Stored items
╔══

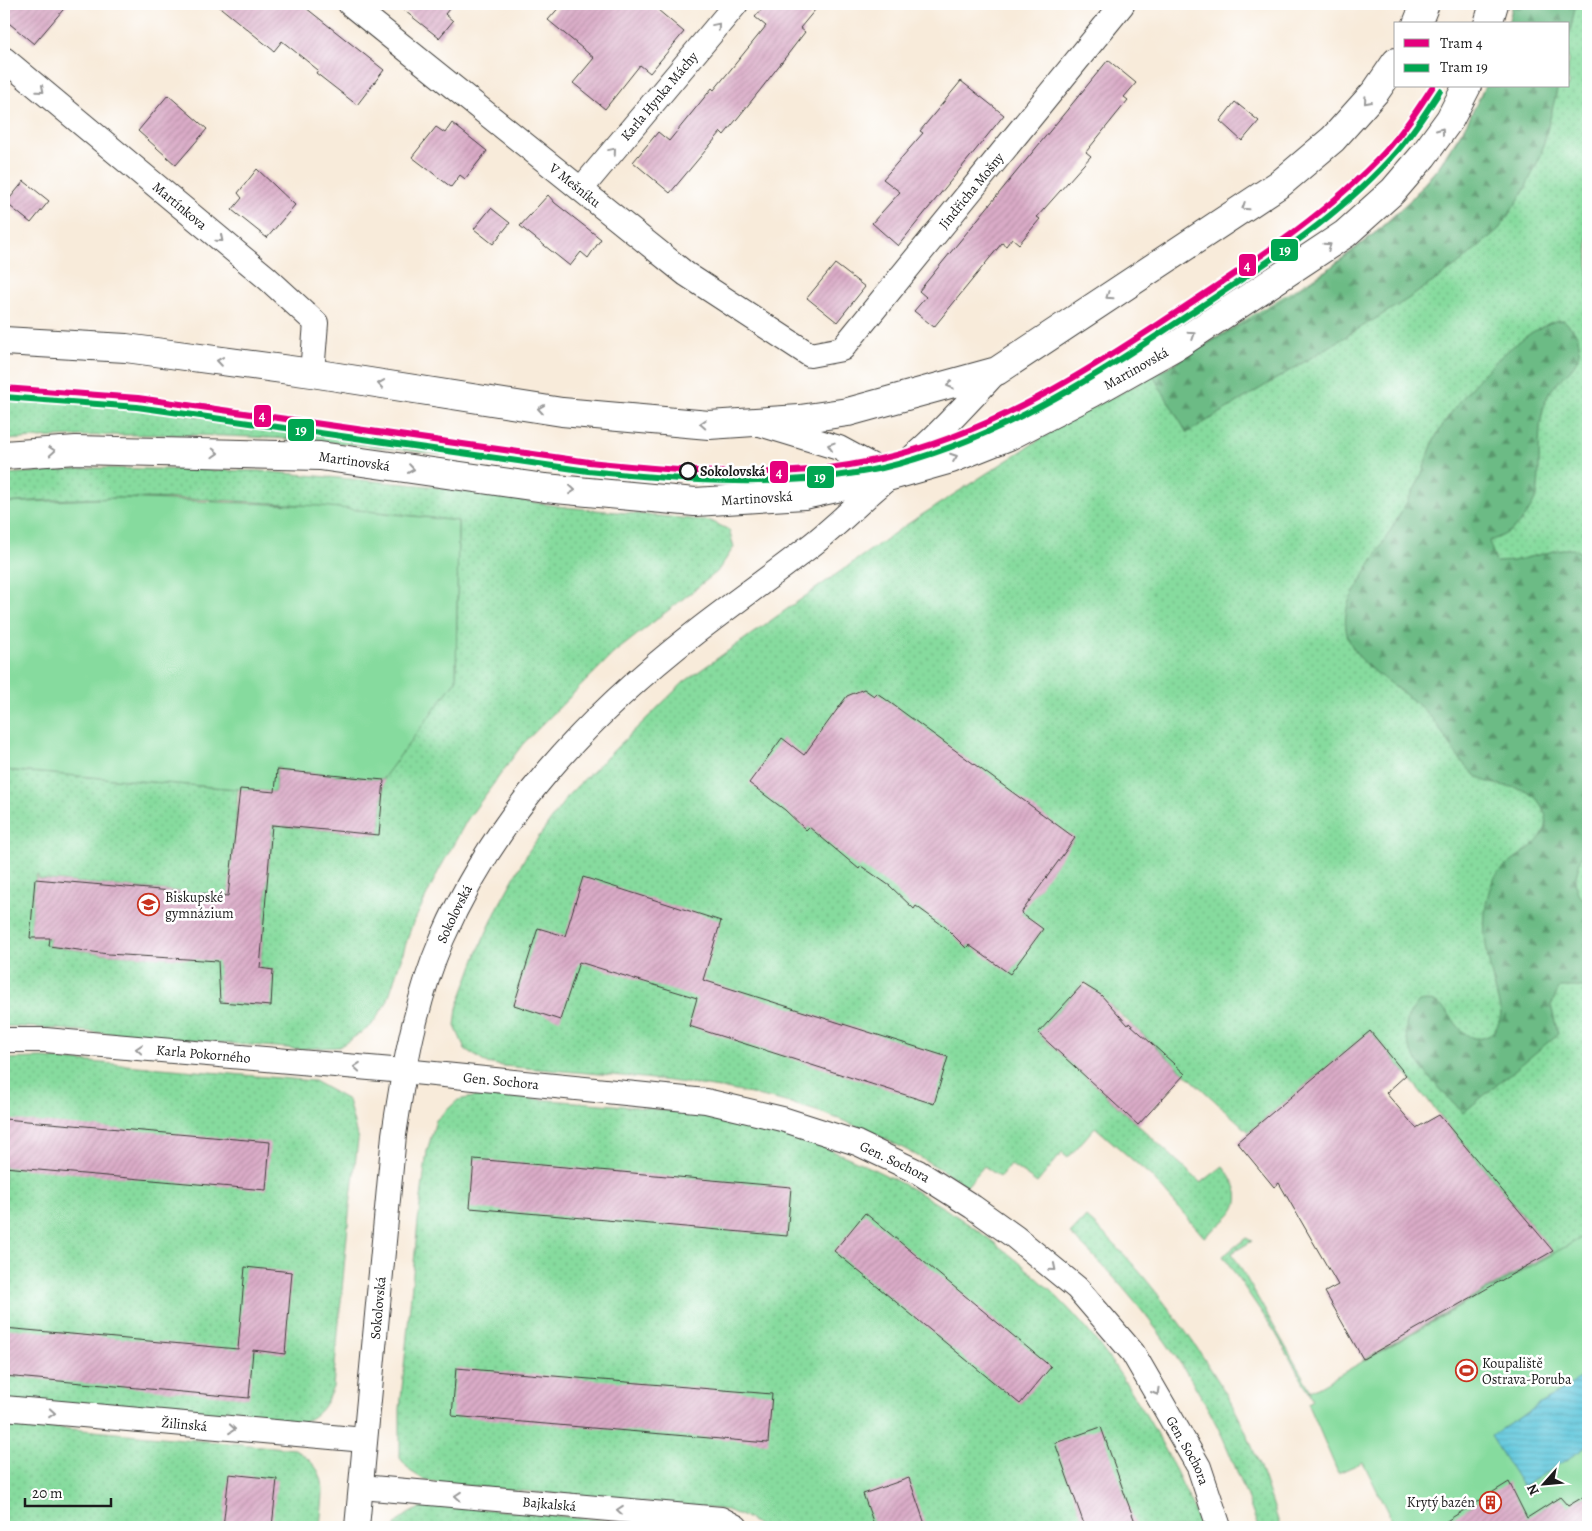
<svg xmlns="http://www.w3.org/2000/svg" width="1592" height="1531" font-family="Alegreya,serif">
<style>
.grass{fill:url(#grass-dots);stroke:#517c5d}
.forest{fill:url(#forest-firs);stroke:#446c50}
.pitch{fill:#86db9e;stroke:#517c5d}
.water{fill:url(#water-rules);stroke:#3e727c}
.building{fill:url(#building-hatch)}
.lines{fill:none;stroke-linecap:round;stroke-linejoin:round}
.minor-casing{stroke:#3d3b38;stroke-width:26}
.tertiary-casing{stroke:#3d3b38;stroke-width:30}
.minor{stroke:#fff;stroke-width:24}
.tertiary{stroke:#fff;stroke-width:28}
.tram-1-casing{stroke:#fff;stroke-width:10}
.tram-2-casing{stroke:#fff;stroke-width:10}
.tram-1{stroke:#e5007d;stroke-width:6}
.tram-2{stroke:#00a651;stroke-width:6}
.oneway{stroke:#999}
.stop-dot{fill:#fff;stroke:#1c1c1c;stroke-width:2.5}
.labels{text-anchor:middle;stroke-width:5;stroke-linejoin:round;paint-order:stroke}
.street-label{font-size:14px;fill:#1c1c1c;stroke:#fff}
.stop-label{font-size:14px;font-weight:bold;fill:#1c1c1c;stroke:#fff;text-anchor:start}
.poi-label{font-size:14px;fill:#1c1c1c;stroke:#fff;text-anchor:start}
.line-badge{stroke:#fff;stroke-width:2}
.badge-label{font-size:14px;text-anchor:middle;font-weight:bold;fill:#fff}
</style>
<defs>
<pattern id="grass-dots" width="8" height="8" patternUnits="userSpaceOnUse" patternTransform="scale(1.25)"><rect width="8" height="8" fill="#86db9e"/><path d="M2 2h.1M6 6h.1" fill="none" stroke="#73bb88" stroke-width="1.8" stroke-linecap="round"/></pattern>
<pattern id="forest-firs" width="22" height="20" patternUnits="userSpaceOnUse" patternTransform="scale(1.25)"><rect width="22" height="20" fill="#6cbb85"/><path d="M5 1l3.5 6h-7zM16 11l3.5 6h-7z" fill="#58976c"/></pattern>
<pattern id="water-rules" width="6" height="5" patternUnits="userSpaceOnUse" patternTransform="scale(1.25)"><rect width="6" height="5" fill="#5fc7dc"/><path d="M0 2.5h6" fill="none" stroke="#52aabc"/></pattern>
<pattern id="building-hatch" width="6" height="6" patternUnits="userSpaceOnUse" patternTransform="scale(1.25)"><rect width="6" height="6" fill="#daabc7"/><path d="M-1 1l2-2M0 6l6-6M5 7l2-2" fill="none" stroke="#ba93aa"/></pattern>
</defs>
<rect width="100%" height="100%" fill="#fff"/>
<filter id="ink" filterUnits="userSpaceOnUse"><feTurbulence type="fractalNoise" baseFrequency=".02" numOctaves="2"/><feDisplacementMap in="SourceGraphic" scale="10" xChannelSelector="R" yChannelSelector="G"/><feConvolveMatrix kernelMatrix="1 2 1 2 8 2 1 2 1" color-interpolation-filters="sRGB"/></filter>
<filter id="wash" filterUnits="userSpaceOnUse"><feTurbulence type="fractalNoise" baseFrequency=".0096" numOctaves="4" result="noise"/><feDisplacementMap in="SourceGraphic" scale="20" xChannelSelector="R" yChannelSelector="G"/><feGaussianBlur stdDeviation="1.12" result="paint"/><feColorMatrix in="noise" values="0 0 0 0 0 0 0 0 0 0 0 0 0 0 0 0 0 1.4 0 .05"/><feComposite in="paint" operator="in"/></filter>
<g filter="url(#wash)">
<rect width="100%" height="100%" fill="#f8ebda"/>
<path class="grass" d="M1513,4H1588V1234L1362,1361L1553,1251L1370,1031L1249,1132L1085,982L1038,1033L1201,1183L1223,1166C1251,1203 1235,1213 1204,1237L1152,1177L1095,1127L1068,1158L1062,1153L1037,1183L1010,1164L1000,1177L984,1166L967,1186C914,1151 855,1121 793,1104C699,1078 600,1075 503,1066L486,1063L465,1049L455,1026L457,1008L478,951L499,905L528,852L570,793L684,682L903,527L1073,418L1153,376L1328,269L1377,231L1410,200L1439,166L1470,118L1485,86H1568V24H1508Z
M4,396L119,405L441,451V455C296,434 149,430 4,440Z
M96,468L261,471L429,486L564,507L711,521L729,530L734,547L717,572L614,653L522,745L467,820L438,872L411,928L387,1002L371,1026L339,1047L299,1049L45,1028L4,1026V770L238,789L231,892L228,896L38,879V875H36L30,938L50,936L49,946L108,954L147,956L224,952L220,1002L270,1006L273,970L260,968L272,825L379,835L384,777L456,680L458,521C308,503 155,491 4,503V474Z
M43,1058L314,1081L348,1100L358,1140L349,1214L333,1387C325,1407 319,1416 299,1424L4,1401V1059Z
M483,1095C573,1103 668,1105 756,1126C875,1155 1011,1237 1089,1332C1136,1391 1173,1458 1201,1527H760L747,1518L727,1510L437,1483L423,1479L410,1471L400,1458V1409L418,1221L427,1151L436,1120L458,1100Z
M1086,1217C1129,1255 1164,1300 1197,1348C1214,1374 1232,1401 1245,1430C1259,1462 1270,1494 1280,1527H1258C1247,1498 1236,1467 1223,1438C1191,1369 1128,1285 1070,1234Z
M1246,1238L1252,1241L1232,1253L1311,1391L1309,1392L1275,1332L1223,1256Z
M4,1423L295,1449C331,1473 323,1488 320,1527H4Z
M442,1505L679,1527H394C406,1511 422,1506 442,1505Z"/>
<path class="forest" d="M1513,4H1576L1568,41V24H1508Z
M1485,86H1558L1541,155L1523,193L1499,229L1456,266L1408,299L1187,433L1153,376C1252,316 1368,261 1440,165C1458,141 1472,114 1485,86Z
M1558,320H1564L1577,334C1588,370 1557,373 1546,400C1535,429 1542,465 1537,496C1526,519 1513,534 1489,541L1496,562L1513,561L1562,549H1575L1588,558V832L1575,880L1578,894L1588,903V987H1560L1551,1005L1558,1034L1463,1113C1438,1084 1380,1040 1419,1002C1426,1001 1432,1000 1438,1004C1453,1012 1463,1048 1488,1036C1496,1031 1500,1022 1501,1013C1491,971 1475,925 1492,883C1502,854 1565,845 1541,805C1526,780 1497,791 1478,777C1455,761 1445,731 1426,712C1392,678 1330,659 1349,601C1371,563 1394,525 1416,486C1425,470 1428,452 1436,436C1459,396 1514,333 1558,320Z"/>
<path class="pitch" d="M119,498L321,506L458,521L456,680L382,780L279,770L280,767H277L275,792L4,770V503Z
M1588,1234V1527H1395L1363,1462L1338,1473L1308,1403L1313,1400L1309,1392Z"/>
<path class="water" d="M1584,1376L1588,1383V1446L1523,1487L1491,1436Z"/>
<g id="blocks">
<path class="building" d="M11,4H68L34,44L4,19V12Z
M216,4H301L384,70L357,105L316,73L318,70L282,41L274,51Z
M396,4H453L445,14L453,21L439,38Z
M562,4H651L684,32L650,73L640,65L605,109L573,83L594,58L548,20Z
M766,4H820L800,28L805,32L761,89L724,135L721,132L670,193L633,162L658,132L669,141L712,88L714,90L766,26L755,17Z
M1108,60L1136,83L1124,97L1128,100L1086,152L1091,156L1037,217L1040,219L1019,244L1012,238L1006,246L1002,243L934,327L914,311L926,297L919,291Z
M961,81L1004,115L898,246L872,223L900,192L883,179L923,133L920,131Z
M168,95L207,129L176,165L138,131Z
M1235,102L1259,121L1242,141L1220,121Z
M452,123L487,151L465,179L460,175L451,187L412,157L436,127L445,133Z
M257,169L295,205L267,238L232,210L242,198L238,193Z
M24,181L49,201L31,223L6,203Z
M548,195L555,203L601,239L588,258L581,252L570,266L520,226Z
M491,208L510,223L493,244L474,229Z
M835,264L865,287L837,322L807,298Z
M864,689L874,696L877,693L1075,838L1021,913L1043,929L1010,974L969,945L966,948L945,927L916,906L914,909L890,886L861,866L859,869L809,827L806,830L785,810L749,783L782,738L804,755L847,696Z
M277,770L384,780L379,835L272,825L260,968L273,970L271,1006L220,1002L218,961L108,954L49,946L50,938H30L35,879L228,896L240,789L275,792Z
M583,877L721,921L703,980L948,1057L934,1104L689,1026L697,998L579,962L560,1020L514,1005L538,928L565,936Z
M1083,984L1101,995L1128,1025L1129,1023L1185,1074L1138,1125L1038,1033Z
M1370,1031L1406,1075L1386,1093L1416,1128L1439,1115L1553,1251L1363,1359L1325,1292L1338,1285L1279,1183L1274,1187L1237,1142Z
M4,1119L270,1142L266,1190L4,1167Z
M474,1159L791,1187L787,1236L470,1208Z
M865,1213L1051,1367L1020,1404L834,1251Z
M245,1267L292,1272L285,1354L253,1350L249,1398L4,1376V1328L238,1349Z
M456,1368L772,1394L768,1443L452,1416Z
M1101,1427L1126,1498L1137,1527H1085L1055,1443Z
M229,1474L277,1479L272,1527H223Z
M909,1478L926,1527H875L863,1494Z
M1509,1482L1527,1518L1560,1497L1568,1506L1588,1494V1527H1437Z"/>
</g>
</g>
<g filter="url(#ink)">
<use href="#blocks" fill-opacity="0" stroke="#3d3b38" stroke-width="1"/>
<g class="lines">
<defs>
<g id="minor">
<path id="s1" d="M350,4L686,274L810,355L842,349L1122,5L1119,4"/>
<path id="s2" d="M4,59L267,278L316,323L312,373"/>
<path id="s3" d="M582,188L736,4"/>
<path d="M760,424L839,448L891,476"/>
<path id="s4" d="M4,1040H45L404,1071L706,1101L782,1119L857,1143L918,1172L973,1207L1015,1237L1077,1288L1133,1353L1199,1467L1219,1527"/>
<path id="s5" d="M4,1408L365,1440"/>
<path id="s6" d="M361,1487L721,1519L736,1527"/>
<path id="s7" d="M357,1527L394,1135C404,1068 415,1002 442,939C496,814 589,715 696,632C732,604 769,578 805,550C827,534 846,515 866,497C886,479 907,463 927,444C951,421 974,396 997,371"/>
</g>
<g id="tertiary">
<path d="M1417,24L1425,4"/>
<path d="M1488,24L1494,4"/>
<path d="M4,341L126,348L312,373L562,412L709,425L800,419L848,412L997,371L1281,183L1333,139L1376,91L1396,62"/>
<path id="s8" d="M4,455L76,450L320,456L545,488L695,502L804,495L891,476L951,459L1009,436L1092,393L1179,344L1345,234L1393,191L1423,156L1450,119L1467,86"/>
</g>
</defs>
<use href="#minor" class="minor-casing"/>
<use href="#tertiary" class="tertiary-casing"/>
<use href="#minor" class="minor"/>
<use href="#tertiary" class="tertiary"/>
<defs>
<path id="tram-1" d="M4,388L138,398L589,462C685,472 785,481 880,459C990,434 1087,372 1180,310C1251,263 1325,216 1384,153C1403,132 1418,109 1433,86"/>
<path id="tram-2" d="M4,397L137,407L588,471C685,481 786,489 882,468C993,442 1091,380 1185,317C1257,269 1332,223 1391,158C1410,137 1425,114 1440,91"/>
</defs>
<use href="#tram-1" class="tram-1-casing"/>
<use href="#tram-2" class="tram-2-casing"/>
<use href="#tram-1" class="tram-1"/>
<use href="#tram-2" class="tram-2"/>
</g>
<defs><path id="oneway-chevron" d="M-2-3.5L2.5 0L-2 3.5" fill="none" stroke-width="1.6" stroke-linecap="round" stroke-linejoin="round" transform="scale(1.25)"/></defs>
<g class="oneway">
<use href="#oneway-chevron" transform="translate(717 26) rotate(-50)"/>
<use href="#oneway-chevron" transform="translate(41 90) rotate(40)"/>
<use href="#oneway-chevron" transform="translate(1367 101) rotate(132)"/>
<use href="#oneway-chevron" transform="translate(1441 131) rotate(-54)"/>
<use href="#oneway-chevron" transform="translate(613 151) rotate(-50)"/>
<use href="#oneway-chevron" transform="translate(1245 207) rotate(147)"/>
<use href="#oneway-chevron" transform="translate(220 239) rotate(40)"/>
<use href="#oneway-chevron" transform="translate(1328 246) rotate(-34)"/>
<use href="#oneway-chevron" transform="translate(1109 296) rotate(146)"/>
<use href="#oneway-chevron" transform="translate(1192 335) rotate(-33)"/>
<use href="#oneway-chevron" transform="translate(220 361) rotate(-172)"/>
<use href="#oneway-chevron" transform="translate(381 384) rotate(-171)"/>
<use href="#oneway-chevron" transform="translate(950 385) rotate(164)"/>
<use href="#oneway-chevron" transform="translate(541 409) rotate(-171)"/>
<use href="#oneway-chevron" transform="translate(703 424) rotate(-177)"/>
<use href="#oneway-chevron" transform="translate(831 446) rotate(-162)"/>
<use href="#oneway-chevron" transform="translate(52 451) rotate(-4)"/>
<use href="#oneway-chevron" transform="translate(215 453) rotate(2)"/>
<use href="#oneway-chevron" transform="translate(954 457) rotate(-20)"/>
<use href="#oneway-chevron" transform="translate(411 469) rotate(8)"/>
<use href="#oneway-chevron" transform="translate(572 490) rotate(5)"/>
<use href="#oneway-chevron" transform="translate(139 1049) rotate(-175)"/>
<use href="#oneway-chevron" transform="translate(357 1067) rotate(-175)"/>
<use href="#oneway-chevron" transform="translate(1053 1268) rotate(40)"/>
<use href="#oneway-chevron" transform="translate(1156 1392) rotate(60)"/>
<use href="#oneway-chevron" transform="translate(52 1413) rotate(5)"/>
<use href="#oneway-chevron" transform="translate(232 1429) rotate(5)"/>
<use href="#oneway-chevron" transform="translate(458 1496) rotate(-175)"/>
<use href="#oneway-chevron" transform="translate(620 1510) rotate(-175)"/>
</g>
</g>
<defs>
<symbol id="school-ring" viewBox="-11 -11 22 22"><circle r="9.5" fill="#fff" stroke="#c8321e" stroke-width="1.5"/><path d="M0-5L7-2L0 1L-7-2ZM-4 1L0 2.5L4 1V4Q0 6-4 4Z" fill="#c8321e"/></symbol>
<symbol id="stadium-ring" viewBox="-11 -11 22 22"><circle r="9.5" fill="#fff" stroke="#c8321e" stroke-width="1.5"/><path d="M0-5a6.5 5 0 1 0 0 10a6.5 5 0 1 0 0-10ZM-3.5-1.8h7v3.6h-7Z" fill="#c8321e"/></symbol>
<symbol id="building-ring" viewBox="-11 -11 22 22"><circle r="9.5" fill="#fff" stroke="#c8321e" stroke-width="1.5"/><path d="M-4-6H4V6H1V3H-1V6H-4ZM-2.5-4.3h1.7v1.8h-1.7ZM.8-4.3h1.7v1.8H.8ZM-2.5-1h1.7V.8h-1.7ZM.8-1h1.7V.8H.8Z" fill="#c8321e"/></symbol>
</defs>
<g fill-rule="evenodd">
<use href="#school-ring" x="136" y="892" width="25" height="25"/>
<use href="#stadium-ring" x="1454" y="1358" width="25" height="25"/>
<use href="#building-ring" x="1478" y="1490" width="25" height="25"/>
</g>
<circle class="stop-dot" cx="688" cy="471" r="8"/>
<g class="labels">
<g class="street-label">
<text dy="5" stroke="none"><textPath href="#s3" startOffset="120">Karla Hynka Máchy</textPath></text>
<text dy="5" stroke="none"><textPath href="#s1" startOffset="289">V Mešníku</textPath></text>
<text dy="5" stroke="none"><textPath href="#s1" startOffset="816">Jindřicha Mošny</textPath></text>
<text dy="5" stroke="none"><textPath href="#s2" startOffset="229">Martínkova</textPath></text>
<text dy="5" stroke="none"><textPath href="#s8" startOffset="1161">Martinovská</textPath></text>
<text dy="5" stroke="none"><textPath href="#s8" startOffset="351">Martinovská</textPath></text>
<text dy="5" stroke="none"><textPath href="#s8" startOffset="756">Martinovská</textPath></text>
<text dy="5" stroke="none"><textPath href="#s7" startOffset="624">Sokolovská</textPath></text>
<text dy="5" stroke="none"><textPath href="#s4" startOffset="200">Karla Pokorného</textPath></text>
<text dy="5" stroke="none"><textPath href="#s4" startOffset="499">Gen. Sochora</textPath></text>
<text dy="5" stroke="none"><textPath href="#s4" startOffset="904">Gen. Sochora</textPath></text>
<text dy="5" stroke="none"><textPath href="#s7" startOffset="220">Sokolovská</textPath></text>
<text dy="5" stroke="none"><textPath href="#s5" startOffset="181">Žilinská</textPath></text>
<text dy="5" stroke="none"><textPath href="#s4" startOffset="1324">Gen. Sochora</textPath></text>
<text dy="5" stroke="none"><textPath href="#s6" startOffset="189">Bajkalská</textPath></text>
</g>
<g class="stop-label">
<text x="700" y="476">Sokolovská</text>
</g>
<g class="poi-label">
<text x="165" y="902">Biskupské<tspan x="165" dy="16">gymnázium</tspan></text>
<text x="1482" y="1368">Koupaliště<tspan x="1482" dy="16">Ostrava-Poruba</tspan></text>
<text x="1475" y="1507" text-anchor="end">Krytý bazén</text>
</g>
</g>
<g class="line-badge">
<rect x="1270" y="238" width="29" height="24" rx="5" fill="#00a651"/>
<rect x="1238" y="253" width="19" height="24" rx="5" fill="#e5007d"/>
<rect x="253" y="404" width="19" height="24" rx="5" fill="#e5007d"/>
<rect x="287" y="418" width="28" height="24" rx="5" fill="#00a651"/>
<rect x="769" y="460" width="20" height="24" rx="5" fill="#e5007d"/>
<rect x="806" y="465" width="29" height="24" rx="5" fill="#00a651"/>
</g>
<g class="badge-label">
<text x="1285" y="255">19</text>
<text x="1247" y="270">4</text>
<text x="262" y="420">4</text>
<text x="301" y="435">19</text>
<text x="779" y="477">4</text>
<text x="820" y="482">19</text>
</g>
<rect width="1592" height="1531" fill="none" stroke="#fff" stroke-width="20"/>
<rect x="1394" y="22" width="175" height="65" fill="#ffffff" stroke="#a4a4a4"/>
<rect x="1404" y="39" width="25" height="8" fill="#e5007d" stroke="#a4a4a4"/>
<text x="1440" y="48" font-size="15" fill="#1c1c1c">Tram 4</text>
<rect x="1404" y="64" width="25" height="8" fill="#00a651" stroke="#a4a4a4"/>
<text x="1440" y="72" font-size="15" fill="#1c1c1c">Tram 19</text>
<g transform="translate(1544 1484) rotate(243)" stroke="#ffffff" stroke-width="4" paint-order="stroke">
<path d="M0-4L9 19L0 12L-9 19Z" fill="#1c1c1c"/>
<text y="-8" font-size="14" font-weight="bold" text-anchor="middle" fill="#1c1c1c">N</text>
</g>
<path d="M25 1498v8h86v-8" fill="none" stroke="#1c1c1c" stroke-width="2.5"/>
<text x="32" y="1498" font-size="15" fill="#1c1c1c" stroke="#ffffff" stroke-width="4" paint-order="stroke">20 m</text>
</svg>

╚══

◆ PROBLEM DETAILS
For each line in the records that holds "type", show that line as it stands.

◆ PROBLEM SOLUTION
<filter id="ink" filterUnits="userSpaceOnUse"><feTurbulence type="fractalNoise" baseFrequency=".02" numOctaves="2"/><feDisplacementMap in="SourceGraphic" scale="10" xChannelSelector="R" yChannelSelector="G"/><feConvolveMatrix kernelMatrix="1 2 1 2 8 2 1 2 1" color-interpolation-filters="sRGB"/></filter>
<filter id="wash" filterUnits="userSpaceOnUse"><feTurbulence type="fractalNoise" baseFrequency=".0096" numOctaves="4" result="noise"/><feDisplacementMap in="SourceGraphic" scale="20" xChannelSelector="R" yChannelSelector="G"/><feGaussianBlur stdDeviation="1.12" result="paint"/><feColorMatrix in="noise" values="0 0 0 0 0 0 0 0 0 0 0 0 0 0 0 0 0 1.4 0 .05"/><feComposite in="paint" operator="in"/></filter>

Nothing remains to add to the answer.